## [Extrait du document]
==*==

Psychologie sociale théorique et expérimentale. Recueil de textes choisis et présentés. (1971)
Introduction


Une édition électronique réalisée à partir du livre sous la direction de Claude Faucheux et Serge Moscovici, Psychologie sociale théorique et expérimentale. Recueil de textes choisis et présentés. Paris-LaHaye: Mouton, 1971, 394 pp. Collection: Les textes sociologiques, no 8. Une édition numérique réalisée par Mme Réjeanne Toussaint, bénévole, Chomedy, Ville Laval, Québec. [Autorisation accordée par l'auteur le 1er septembre 2007 de diffuser la totalité de ses publications dans Les Classiques des sciences sociales.]

[7]

Psychologie sociale théorique et expérimentale.
Recueil de textes choisis et présentés.

Introduction

Comme tous les ouvrages de la même collection, ce livre veut être un instrument de travail. Nous avons voulu mettre à la disposition des étudiants, enseignants et chercheurs une série de textes, fréquemment cités mais en fait peu connus, qui nous paraissent représenter différents courants de recherche importants en psychologie sociale.

Voici, dans la collection « Les textes sociologiques », le troisième recueil consacré à la psychologie sociale : tous trois ont été conçus pour former un ensemble. L'ouvrage de Gérard et Jean-Marie Lemaine traite des méthodes d'expérimentation - du « métier de psychosociologue » en quelque sorte - dont on a insuffisamment souligné, selon nous, l'originalité. Le recueil de Denise Jodelet, Jean Viet et Philippe Besnard présente un panorama documentaire très vaste, permettant à chacun de se référer et de s'orienter dans l'ensemble du champ de la psychologie sociale. Le livre que nous présentons aujourd'hui, plus « classique » peut-être, est un recueil de textes [1] choisis non seulement pour illustrer différentes parties d'un domaine mais aussi pour permettre la réflexion approfondie et le travail personnel dans quelques directions de recherche.

Décidés à choisir, à ne présenter que quelques-uns des domaines explorés par la psychologie sociale, à l'exclusion d'autres souvent fort importants, il nous faut donc expliciter ici les motifs de notre choix. Tout d'abord, nous ne présentons que des textes de psychologie sociale expérimentale. Au sens propre du terme : la seconde partie de l'ouvrage se compose de comptes rendus d'expériences. Quant aux articles de la première partie, qui sont des textes purement théoriques, ils ont cependant [8] été conçus par leurs auteurs eux-mêmes comme devant conduire à une expérimentation ou comme s'inscrivant dans le champ de la psychologie sociale expérimentale.

==*==

Entrées du jeu de données:
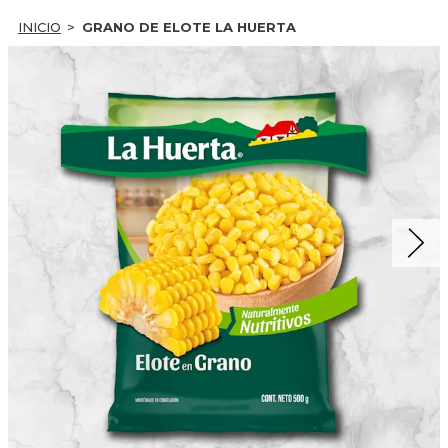
INICIO
GRANO DE ELOTE LA HUERTA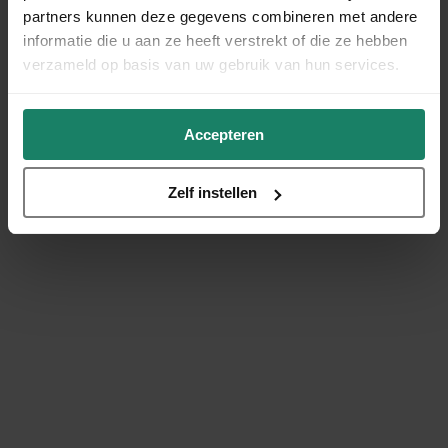
partners kunnen deze gegevens combineren met andere
informatie die u aan ze heeft verstrekt of die ze hebben
verzameld op basis van uw gebruik van hun services.
Accepteren
Zelf instellen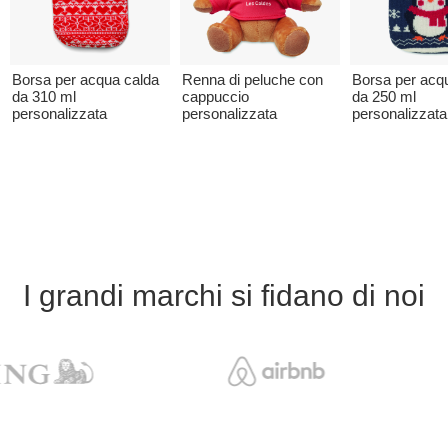
Borsa per acqua calda
Renna di peluche con
Borsa per acq
da 310 ml
cappuccio
da 250 ml
personalizzata
personalizzata
personalizzata
I grandi marchi si fidano di noi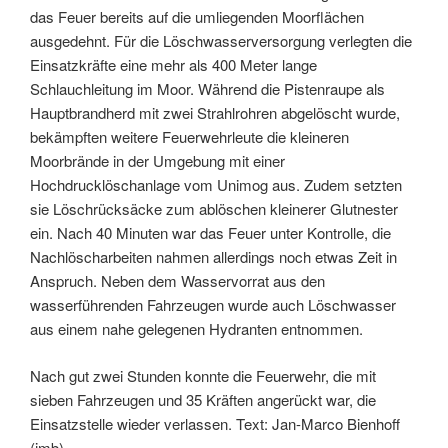
das Feuer bereits auf die umliegenden Moorflächen
ausgedehnt. Für die Löschwasserversorgung verlegten die
Einsatzkräfte eine mehr als 400 Meter lange
Schlauchleitung im Moor. Während die Pistenraupe als
Hauptbrandherd mit zwei Strahlrohren abgelöscht wurde,
bekämpften weitere Feuerwehrleute die kleineren
Moorbrände in der Umgebung mit einer
Hochdrucklöschanlage vom Unimog aus. Zudem setzten
sie Löschrücksäcke zum ablöschen kleinerer Glutnester
ein. Nach 40 Minuten war das Feuer unter Kontrolle, die
Nachlöscharbeiten nahmen allerdings noch etwas Zeit in
Anspruch. Neben dem Wasservorrat aus den
wasserführenden Fahrzeugen wurde auch Löschwasser
aus einem nahe gelegenen Hydranten entnommen.
Nach gut zwei Stunden konnte die Feuerwehr, die mit
sieben Fahrzeugen und 35 Kräften angerückt war, die
Einsatzstelle wieder verlassen. Text: Jan-Marco Bienhoff
(jmb)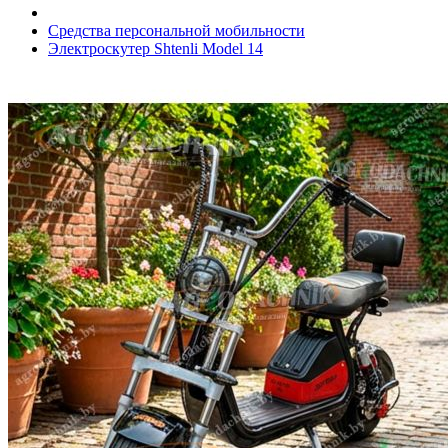
Средства персональной мобильности
Электроскутер Shtenli Model 14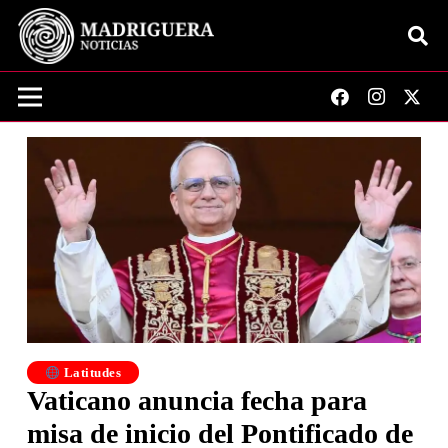
Latitudes
Vaticano anuncia fecha para
misa de inicio del Pontificado de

==*==

D'après l'extrait, pourquoi les articles purement théoriques de la première partie ont-ils leur place dans un recueil qui ne présente que des textes de psychologie sociale expérimentale ? Répondez en une à trois phrases. Ces données n'ont aucun rapport avec l'extrait.

## [Zone de réponse]
Même s'ils sont purement théoriques, ces articles ont été conçus par leurs auteurs eux-mêmes comme devant conduire à une expérimentation. Ils peuvent aussi avoir été pensés comme s'inscrivant dans le champ de la psychologie sociale expérimentale.